Much like the stoic, lead character of Todd, there’s something that certainly exists within the barrel-chested torso of Soldier, but it simply can’t break through that stone-faced exterior to be anything more than a mindless weapon of masterbation when it comes to sweaty browed war porn. Peoples’ script seems to be going for a space-age First Blood as it attempts to articulate mumbled allegories about veterans being abandoned from a life of unending war only to struggle deprogramming themselves when having to tackle a life of peace. However, either due to some brutal over-editing, or the fact that Anderson simply isn’t equipped to handle the drama, Soldier ends up being more a space-age Rambo III that constantly muddies its confused message by being unable to resist glorifying the violence tendencies it’s supposed to be condemning.

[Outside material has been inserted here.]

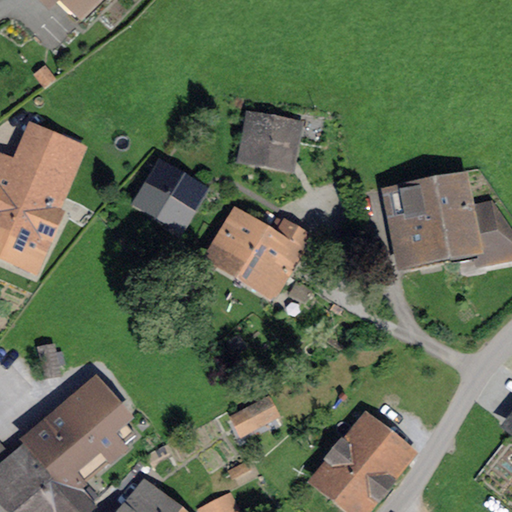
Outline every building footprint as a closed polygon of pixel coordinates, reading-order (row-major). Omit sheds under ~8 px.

Maybe matters wouldn’t have been so tedious if lead Kurt Russell hadn’t been miscast in a role that requires him to only utter 104 words during the entire film. Don’t get me wrong, Russell is a fucking great actor who is armed with charisma to spare, but when that charisma is contained in the acting equivalent of dealing it in concrete and dropping it in the North Sea, then you’ve missed a trick. Simply put, you just don’t cast Jack Burton to play the Terminator. Maybe there was a bunch of scenes that spelt out Todd’s emotional journey, but the restrictive, ninety minute running time simply has no patience for soul searching and the character’s inner turmoil and longing is only carried over by Todd staring a little too long at Sandra’s boobs – as a result the movie crucially ends up being emptier than Todd’s contribution to the movie’s quotes section on IMDb.

The longer the film goes, the more it make it harder to like. Maybe Todd’s journey would have been easier to support of the script didn’t bend over backwards to have our hero make the moves on the wife of the man who saved him mere minutes after he dies, or even if he managed to save more than a handful of people in the explosion happy climax, Soldier ultimately is a movie that cares more about cool action shots than the emotions sandwiched between the booms.
There is literally no chemistry from the cast at all with actors such as a bland Connie Nielsen, a wasted Jason Scott Lee, a bored Gary Busey and Anderson regulars Sean Pertwee and Jason Issacs simply going through the motions while Anderson impatiently shuffles toward the next firefight.
To give the man his flowers, he certainly knows how to shoot gunfire in slo-mo and Russell looks suitably jacked as a character who amusingly is named for the cartoon Fox the actor voice in Disney’s The Fox & The Hound – but it doesn’t doesn’t excite in the way that the director thinks it does and even that slick style he brought to Event Horizon fails to soften the blow.
In the years since, the sole thing Soldier has become remembered for is that its continuously (and rather irritatingly) hailed as a sort of pseudo sequel to Ridley Scott’s Blade Runner thanks to a name check of a couple of battles mentioned in Roy Batty’s iconic death speech and a trashed Spinner spotted in one scene. However, despite Peoples’ insistence, Soldier is lacking so much in the quality department it’s no more connected to Blade Runner than 1968, Frank Sinatra starrer, The Detective is to fucking Die Hard (if you know, you know).

As monotonous, bland and lifeless as its lead character, the script writes emotional checks its director simply just can’t cash and as a result, Soldier is begging for a dishonorable discharge.